Peter is here speaking of the mind of the regen­erated.

He admonishes the reborn church to walk in her rebirth, to walk according to the Spirit and not ac­cording to the flesh. In this case walking according to the Spirit is the walking in perfect hope. For only he who has the hope of everlasting life in God will walk in the purity of God’s commandments. Where­fore we read in I John 3:3 “And everyone having this hope in Him ihimself as he is pure”. The ad­monition here to the Churches is rooted in what they have been made in the regeneration in Christ; stand­ing in the “status quo” in Christ we are to walk in this newness of life, saved in hope!

Now, we must gird up the loins of that new mind in Christ!

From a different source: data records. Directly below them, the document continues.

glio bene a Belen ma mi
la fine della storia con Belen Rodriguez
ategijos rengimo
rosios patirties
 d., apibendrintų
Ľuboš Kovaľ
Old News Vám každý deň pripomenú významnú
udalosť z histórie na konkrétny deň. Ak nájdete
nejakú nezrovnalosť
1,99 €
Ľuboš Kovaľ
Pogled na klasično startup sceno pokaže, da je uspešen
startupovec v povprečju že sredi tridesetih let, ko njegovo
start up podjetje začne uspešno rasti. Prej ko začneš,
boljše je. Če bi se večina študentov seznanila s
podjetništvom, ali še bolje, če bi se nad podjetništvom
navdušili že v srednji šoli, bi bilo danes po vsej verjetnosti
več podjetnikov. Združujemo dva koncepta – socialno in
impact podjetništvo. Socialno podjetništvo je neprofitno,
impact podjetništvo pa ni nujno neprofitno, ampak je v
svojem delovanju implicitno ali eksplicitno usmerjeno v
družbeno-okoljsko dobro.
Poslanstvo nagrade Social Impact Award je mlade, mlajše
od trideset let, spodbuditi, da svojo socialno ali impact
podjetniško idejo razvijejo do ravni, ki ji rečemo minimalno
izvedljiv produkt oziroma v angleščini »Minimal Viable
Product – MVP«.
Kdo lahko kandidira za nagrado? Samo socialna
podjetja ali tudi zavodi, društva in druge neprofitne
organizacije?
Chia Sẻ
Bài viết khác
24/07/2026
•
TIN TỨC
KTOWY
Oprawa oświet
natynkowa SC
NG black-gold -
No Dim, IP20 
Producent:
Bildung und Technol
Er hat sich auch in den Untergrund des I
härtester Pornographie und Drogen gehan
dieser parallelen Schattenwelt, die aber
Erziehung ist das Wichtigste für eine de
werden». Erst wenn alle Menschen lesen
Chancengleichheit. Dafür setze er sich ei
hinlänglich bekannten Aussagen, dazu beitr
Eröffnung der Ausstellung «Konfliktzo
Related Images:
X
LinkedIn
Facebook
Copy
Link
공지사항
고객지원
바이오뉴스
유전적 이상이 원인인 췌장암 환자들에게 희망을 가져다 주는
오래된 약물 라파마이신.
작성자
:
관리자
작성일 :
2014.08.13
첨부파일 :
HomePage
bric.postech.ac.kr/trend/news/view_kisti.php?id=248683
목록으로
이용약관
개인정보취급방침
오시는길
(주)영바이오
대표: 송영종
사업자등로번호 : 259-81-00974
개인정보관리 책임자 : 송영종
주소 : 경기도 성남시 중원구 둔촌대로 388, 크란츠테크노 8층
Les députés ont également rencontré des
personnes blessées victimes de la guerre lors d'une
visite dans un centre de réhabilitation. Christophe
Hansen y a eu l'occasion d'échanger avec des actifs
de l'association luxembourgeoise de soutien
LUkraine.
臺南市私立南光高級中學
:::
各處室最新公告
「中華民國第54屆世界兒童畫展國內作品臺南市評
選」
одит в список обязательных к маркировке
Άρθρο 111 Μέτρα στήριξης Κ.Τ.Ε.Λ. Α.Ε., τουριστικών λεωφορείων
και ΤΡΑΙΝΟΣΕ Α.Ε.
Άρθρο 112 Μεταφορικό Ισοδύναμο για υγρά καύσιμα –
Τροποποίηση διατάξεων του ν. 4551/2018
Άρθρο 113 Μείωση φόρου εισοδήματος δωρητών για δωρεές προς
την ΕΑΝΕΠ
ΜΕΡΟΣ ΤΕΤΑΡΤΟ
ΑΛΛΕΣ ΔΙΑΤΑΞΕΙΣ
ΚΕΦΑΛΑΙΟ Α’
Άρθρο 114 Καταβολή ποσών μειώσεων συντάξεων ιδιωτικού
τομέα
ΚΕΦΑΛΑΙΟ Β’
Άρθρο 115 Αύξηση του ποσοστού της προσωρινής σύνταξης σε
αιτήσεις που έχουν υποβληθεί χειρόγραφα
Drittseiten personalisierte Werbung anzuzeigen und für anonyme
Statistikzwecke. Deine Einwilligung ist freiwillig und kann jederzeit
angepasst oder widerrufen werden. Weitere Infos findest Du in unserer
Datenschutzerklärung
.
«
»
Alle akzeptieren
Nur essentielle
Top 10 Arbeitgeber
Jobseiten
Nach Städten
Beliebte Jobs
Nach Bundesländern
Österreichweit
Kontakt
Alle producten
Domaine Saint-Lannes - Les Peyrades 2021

Someone may say: but man cannot gird up the loins of his mind. He is dead in trespasses and sins! I say: hush up! You are speaking beside the point and are beclouding the issue! The point here is that the regenerated church must gird up the loins of her mind. And she can do all things through Christ who strengthens her! Oh, it is true: by nature the church cannot do this. But the people of God are principally not “by nature” anymore, but have been made alive with Christ and set with Him in heavenly places. Hence, we joy in God with joy unspeakable and full of glory. And this joy of the hope of salvation must become a full cup each day in hope.

Again someone may object and say: God’s people do hope and therefore must not be told “what they must do”. I answer: the former is true, but the latter may be very fallacious, though not necessarily. The truth is that in my text the Apostle is really speak­ing of an abounding more and more in hope. All the longing, joyful expectation of the soul must be upon this hope. This hope is not always perfect; fact is that it often is very imperfect. Then the Lord Him­self revives us to hope in Him by the exhortations and precepts of the preaching of the gospel, efficaciously working the grace of hope in our hearts by this gos­pel. And then we do hope and hope more perfectly; yet, we do this because God works this hope in our hearts by calling attention in an efficacious way to what He has done for us in Christ and what we have become unto Him in Christ Jesus, our Lord.